Provided text:
Love, in its truest sense, is not an emotion.
It is a state of being.
A state where the boundary between “you” and “me” dissolves, and what remains is pure awareness, presence, and acceptance.
In the Hindu scriptures, love was never meant to be loud. It was meant to be true.
The Upanishads offer a profound insight:
“?tmanastu k?m?ya sarva? priya? bhavati”
– We love not for the sake of the other, but for the sake of the Self within.
In essence, love is not about possession.
It is recognition.
Seeing yourself in another.
And the other in yourself.
Somewhere along the way, we diluted this sacred idea.
Movies romanticised love.
Poetry dramatised it.
Cupid turned it into an arrow.
Valentine turned it into a product.
Today, love is often reduced to chemistry, attraction, validation and constant excitement.
A performance. A role.
A carefully curated version of who we think we should be to be loved.
And that’s where most love stories quietly begin to decay.
Because performance is exhausting.
You can pretend for a while.
You can impress for a season.
But you cannot perform for a lifetime.
Eventually, what remains is adjustment.
Compromise. Suppression.
Silent expectations.
And slowly, love – which was meant to liberate – becomes a source of suffering.
As Carl Jung said,
“The greatest burden a child must bear is the unlived life of the parent.”

Record set:
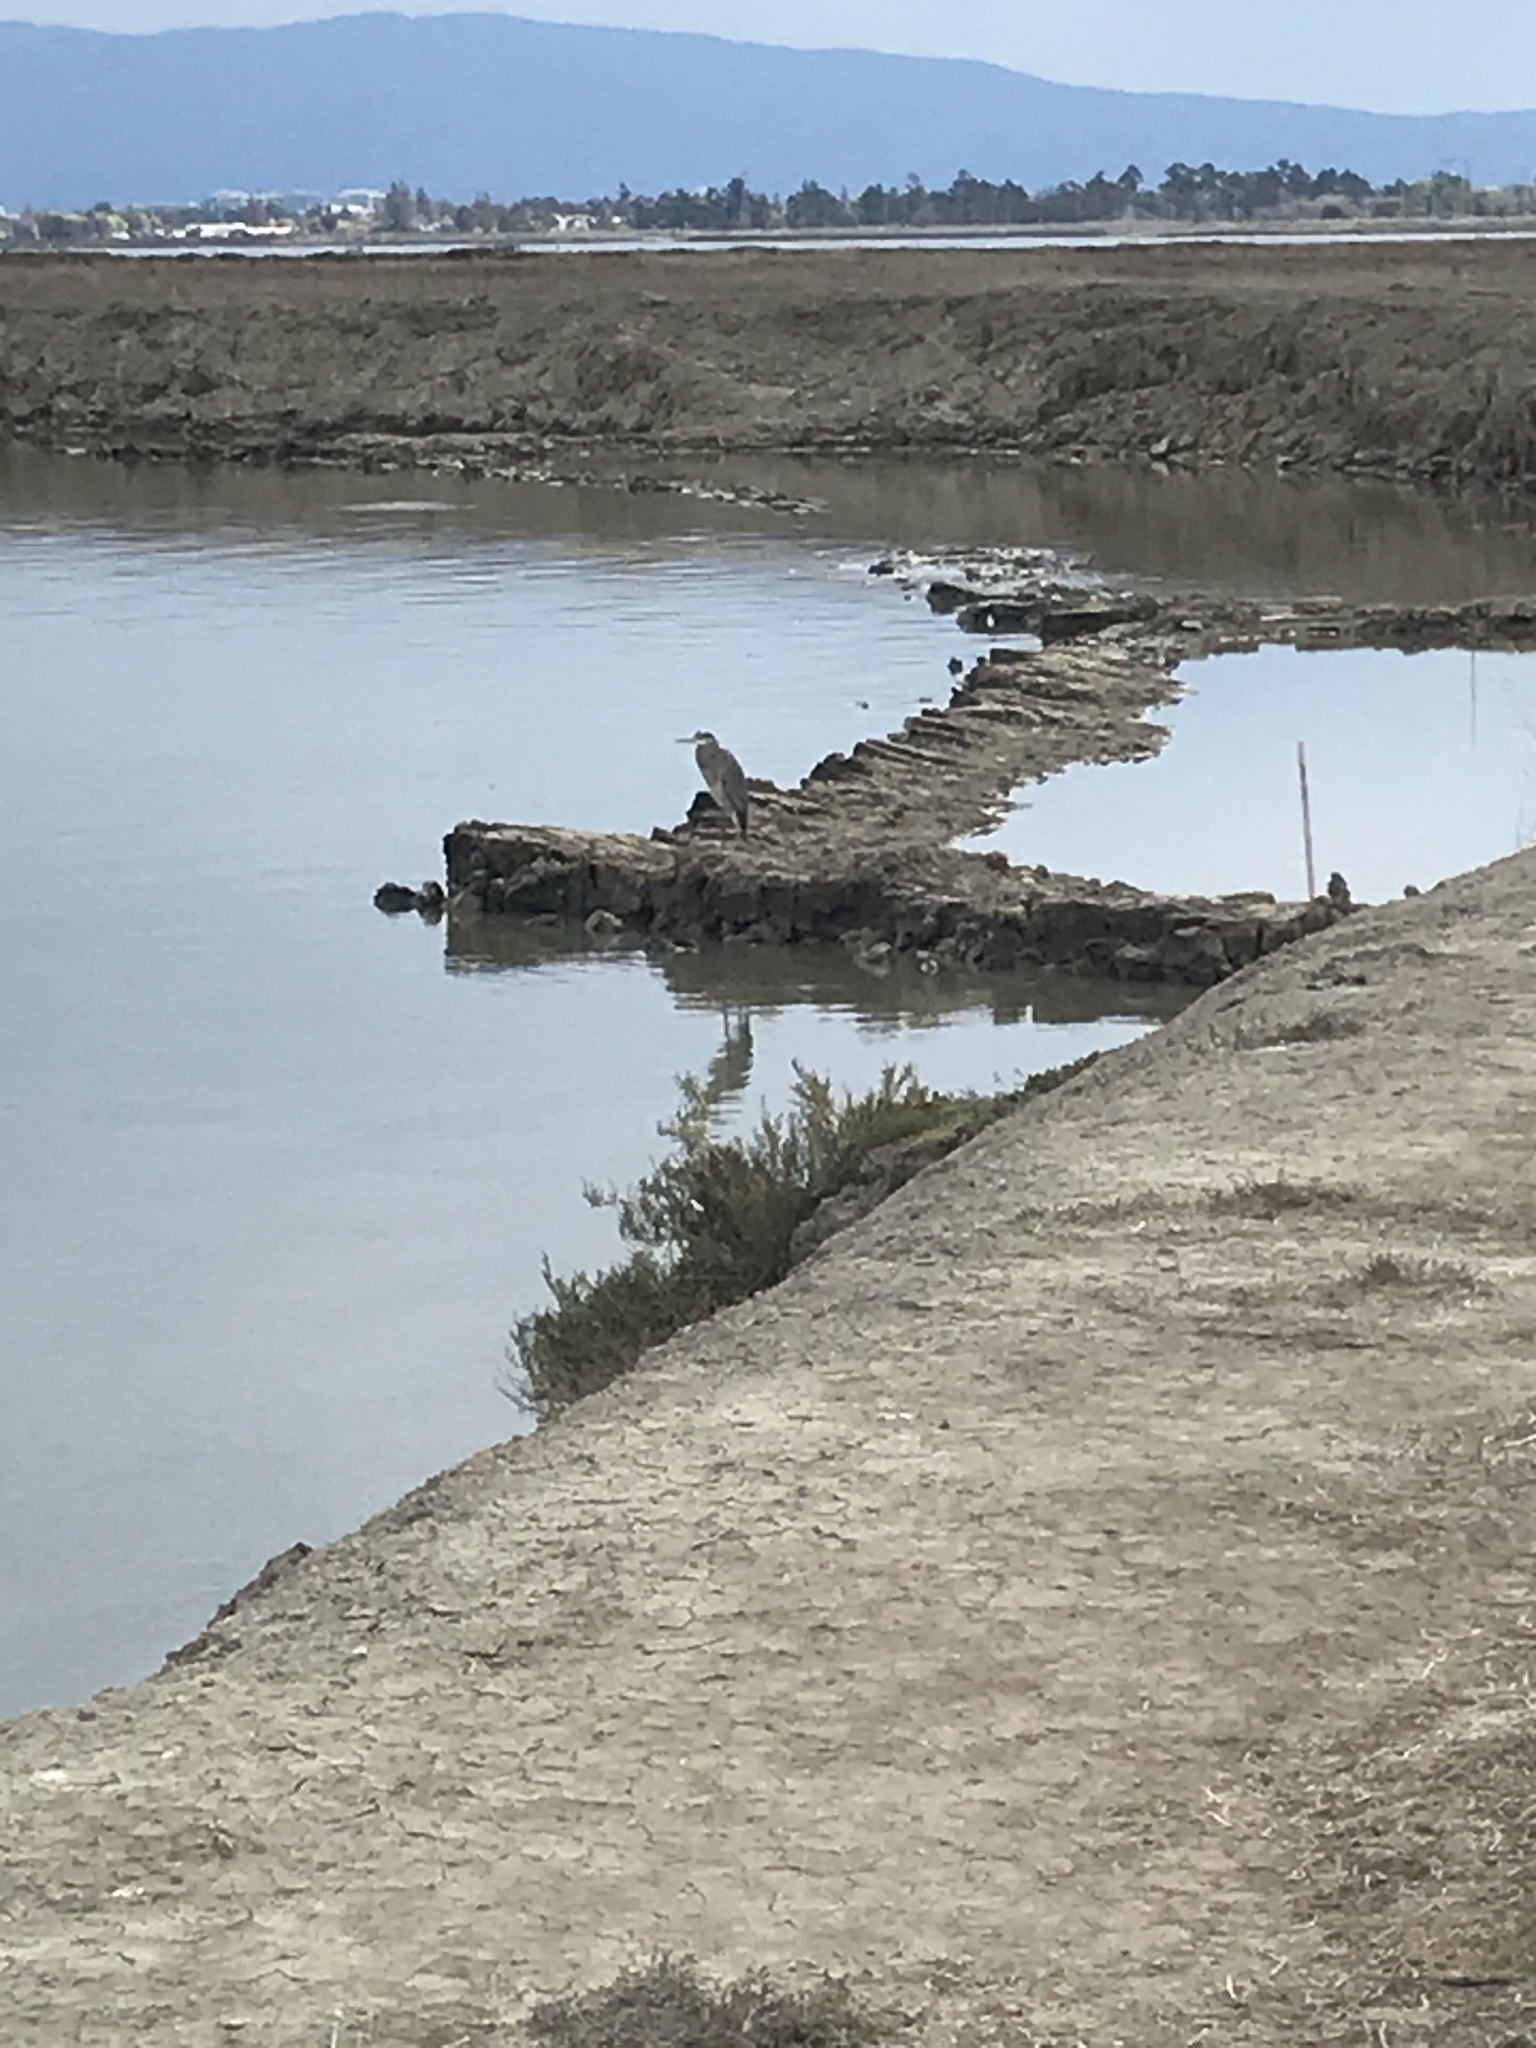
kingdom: Animalia
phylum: Chordata
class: Aves
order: Pelecaniformes
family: Ardeidae
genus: Ardea
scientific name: Ardea herodias
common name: Great blue heron
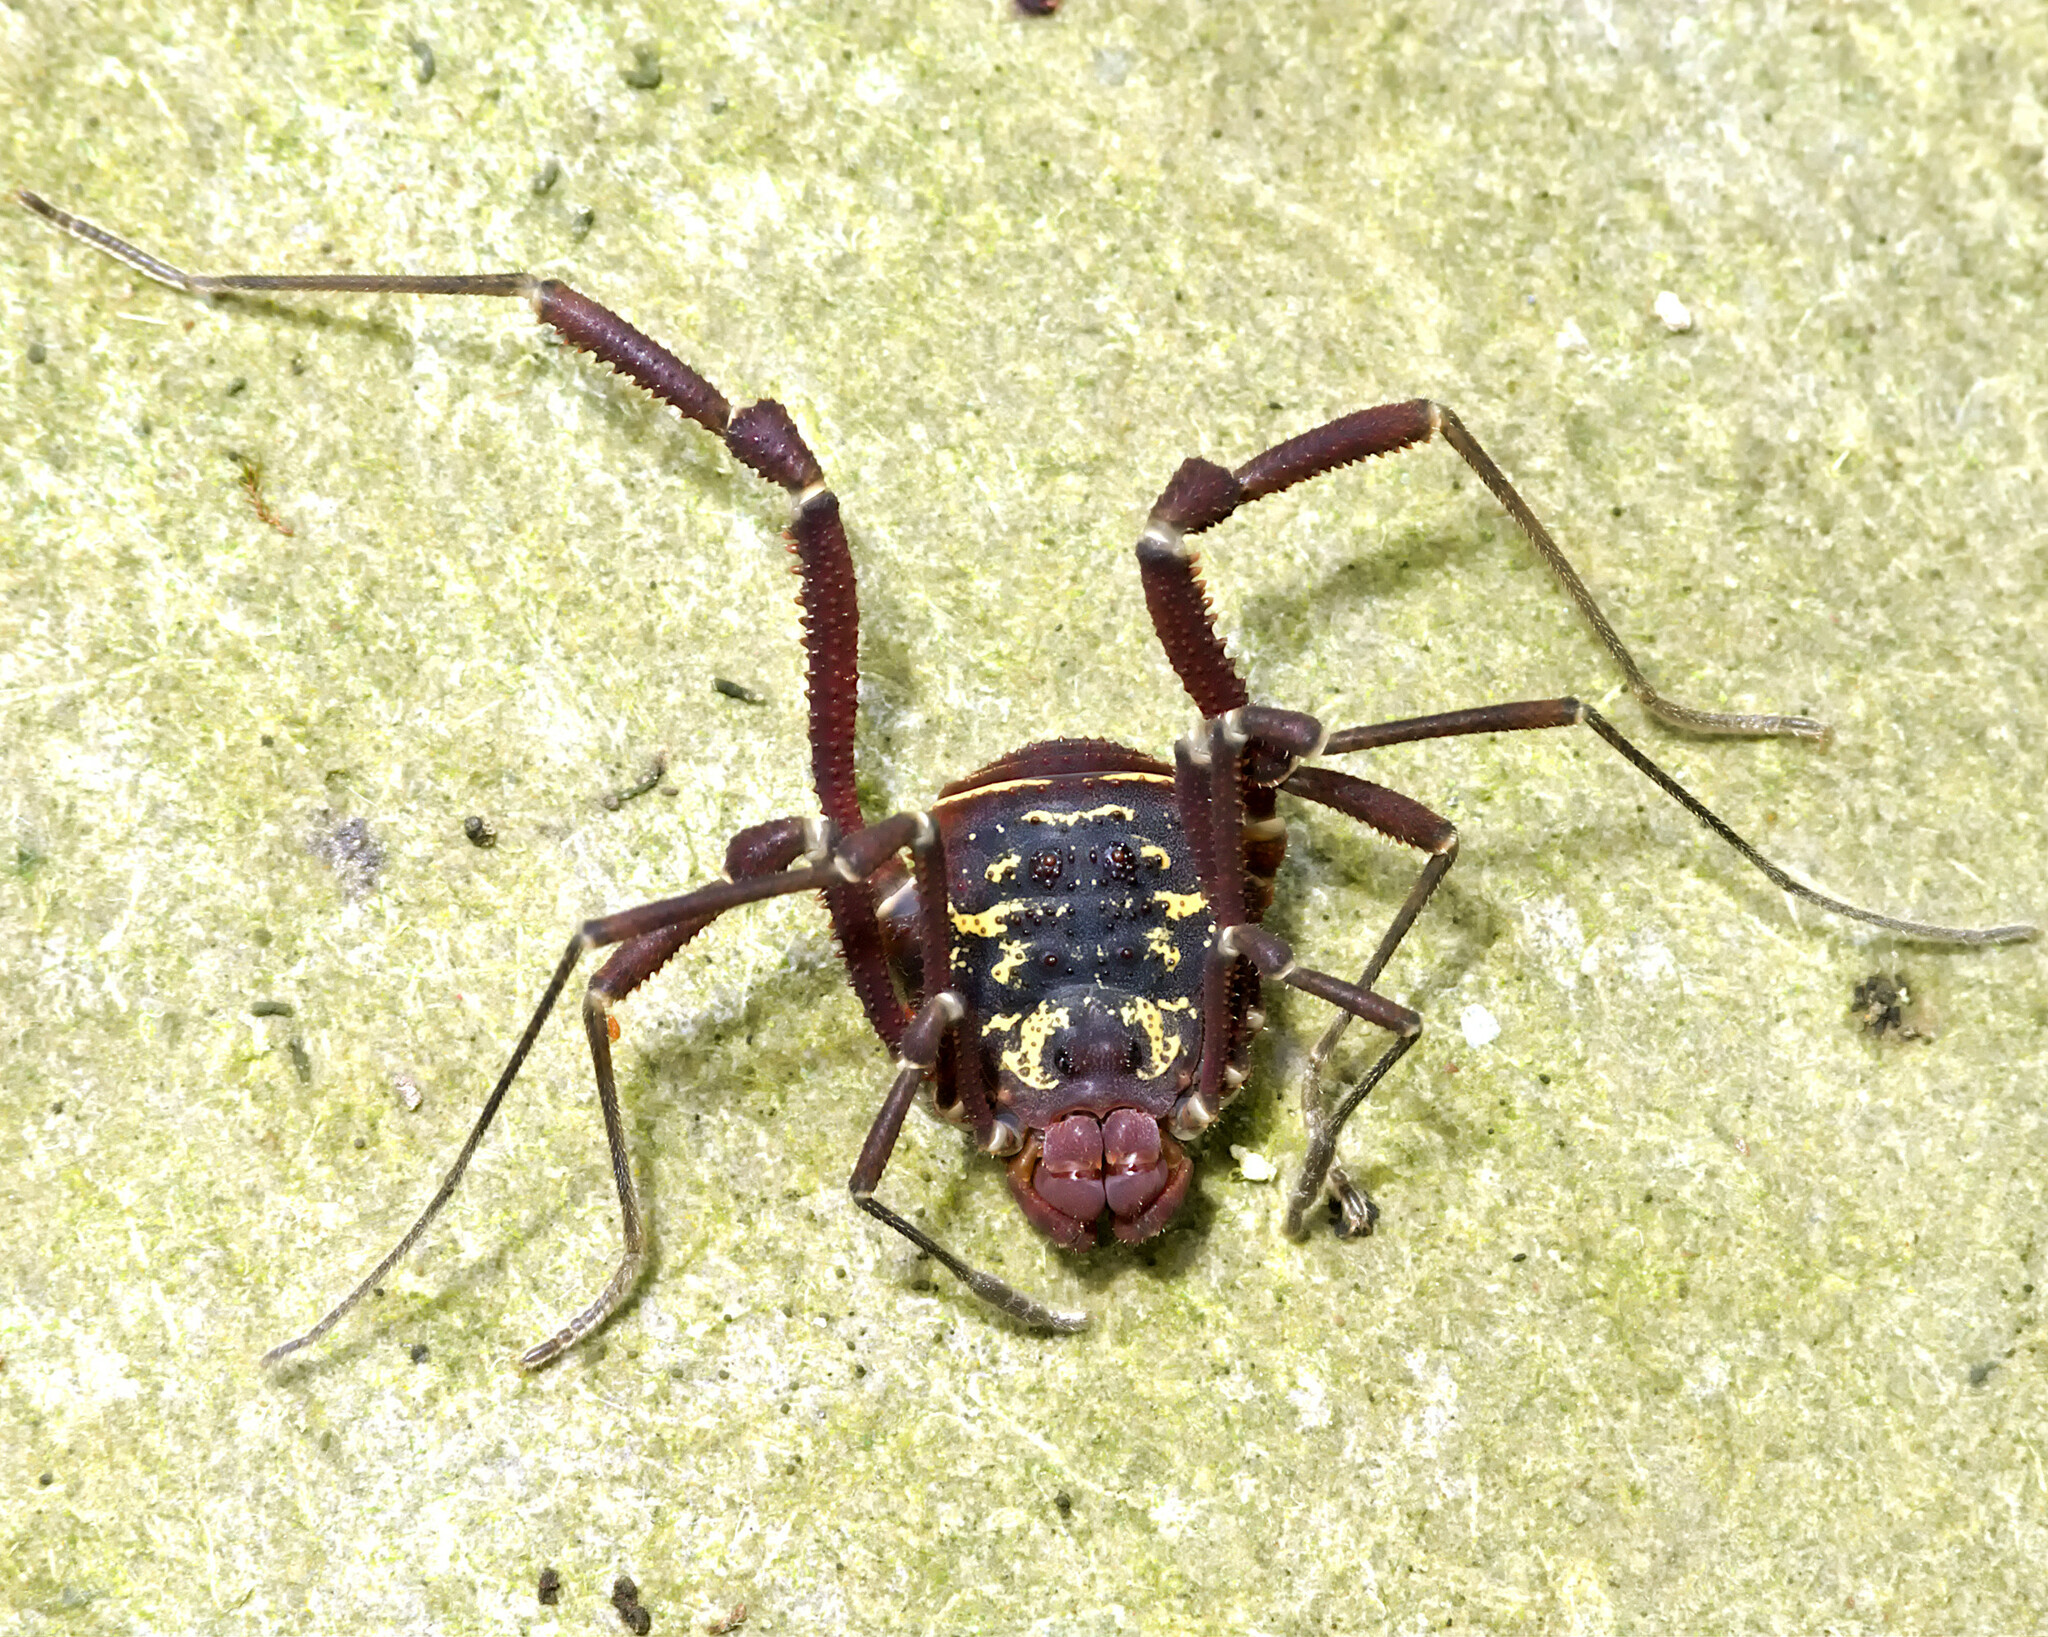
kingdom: Animalia
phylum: Arthropoda
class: Arachnida
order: Opiliones
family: Cosmetidae
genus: Rhaucus
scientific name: Rhaucus serripes
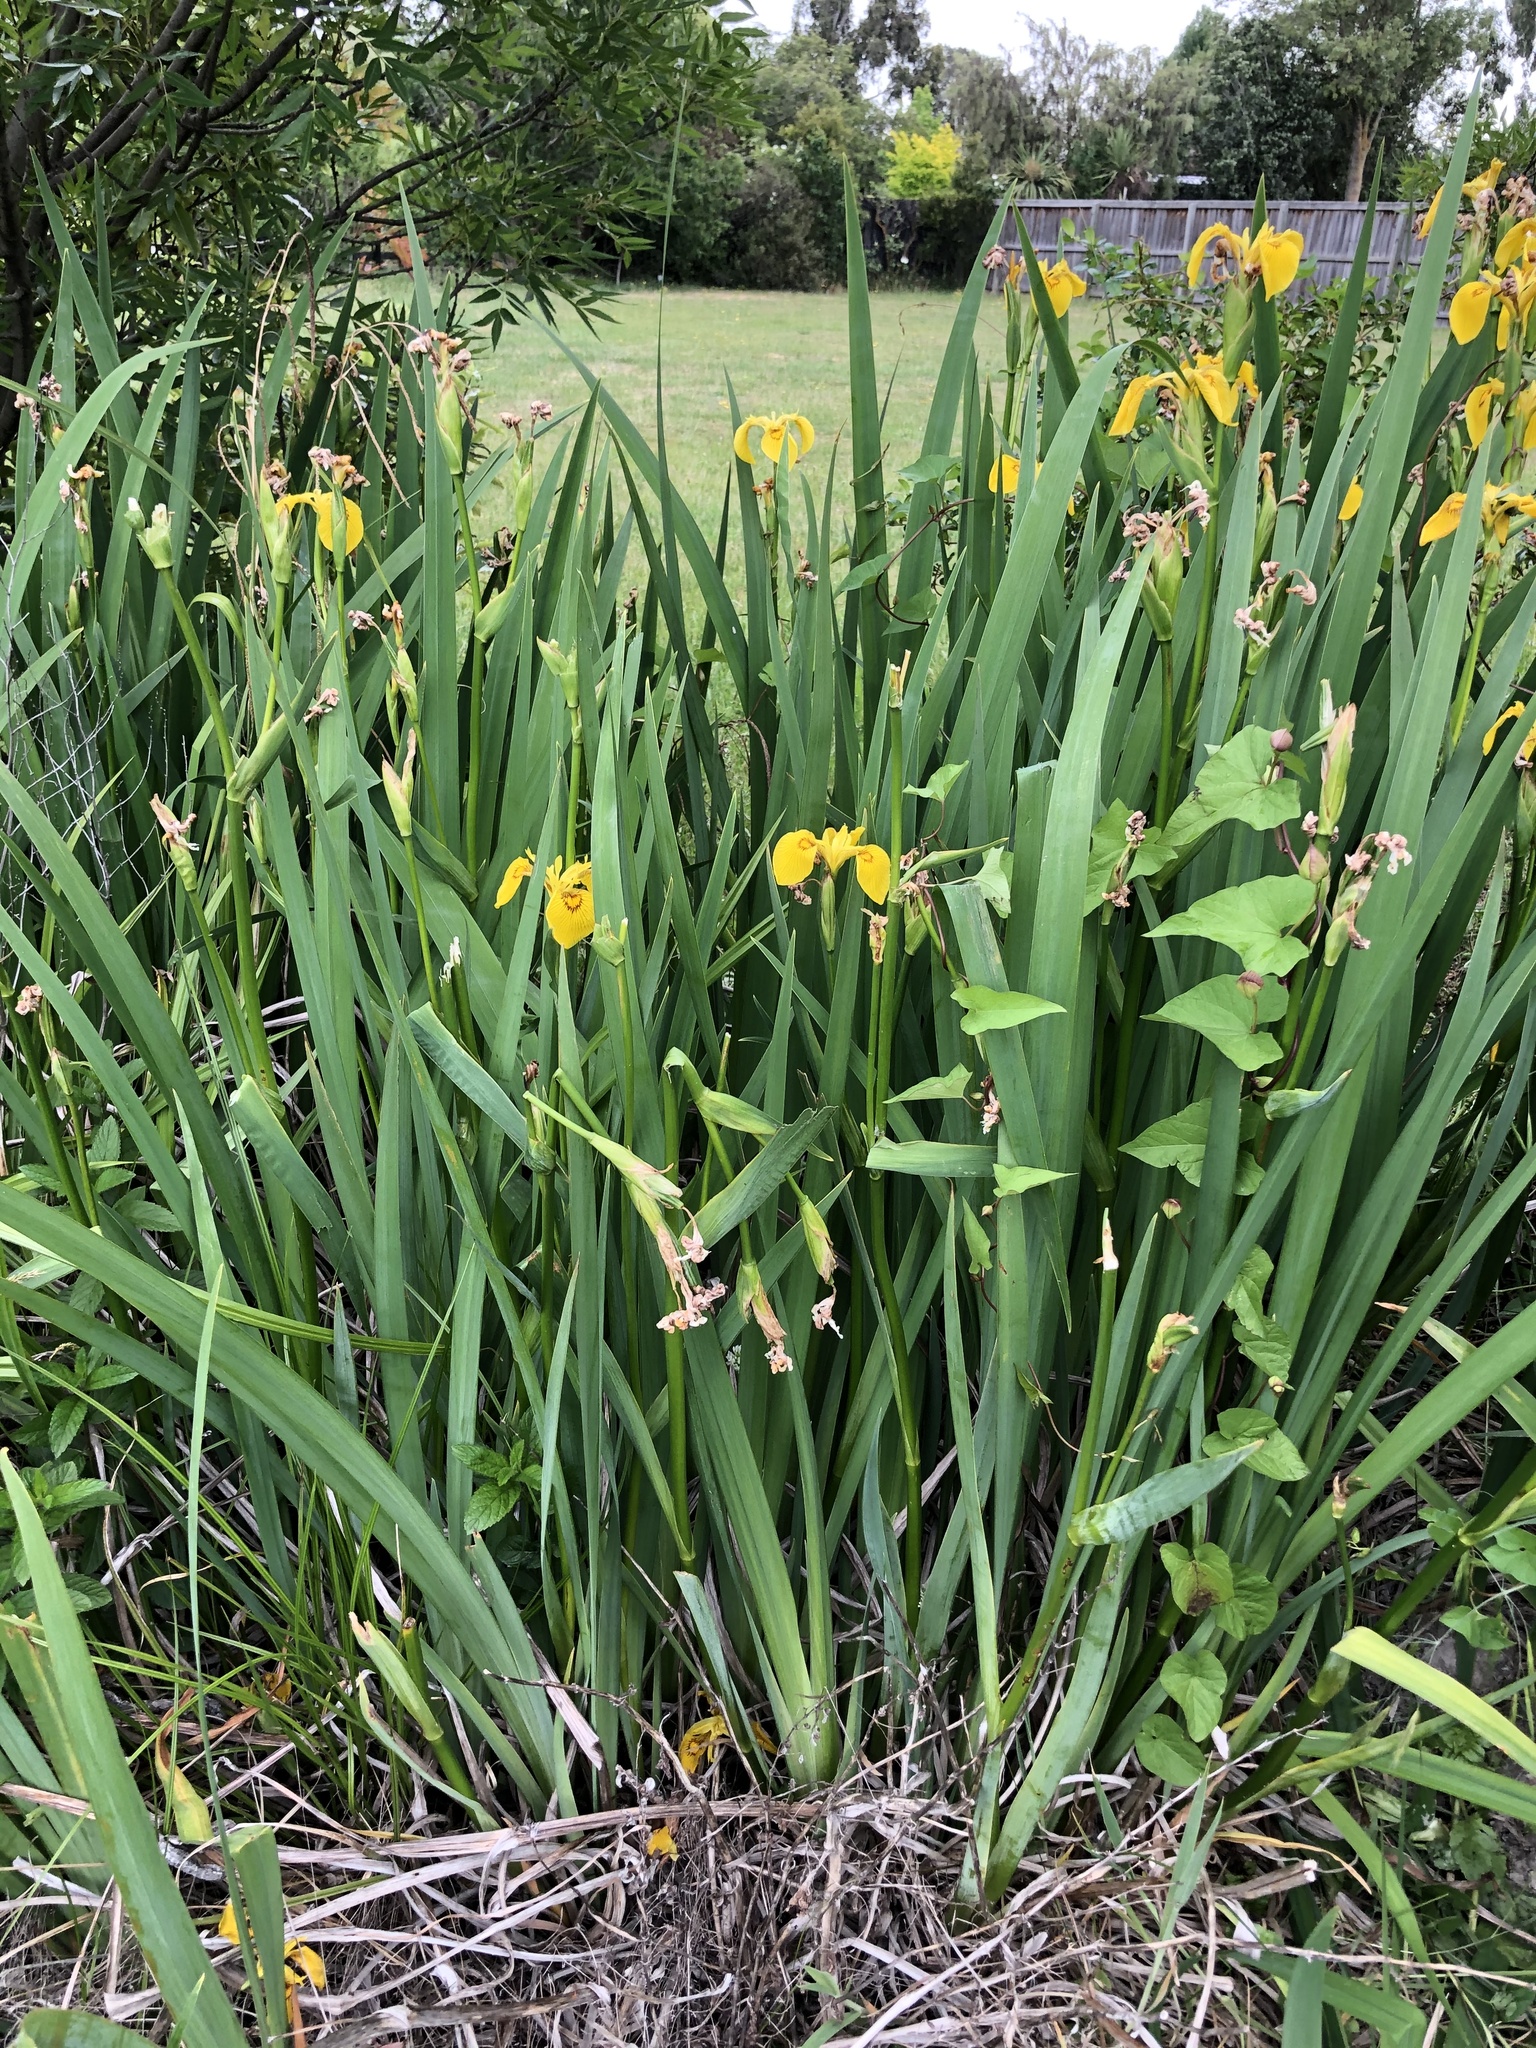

Study questions:
- a) In the passage on love, what did Valentine turn love into?
- b) Copy the passage on love from the words "It is a state" through "to be true.", and replace "boundary" with "line".
The material has no connection to the text on love.

Your written answers:
- a) A product.

- b)
It is a state of being.
A state where the line between “you” and “me” dissolves, and what remains is pure awareness, presence, and acceptance.
In the Hindu scriptures, love was never meant to be loud. It was meant to be true.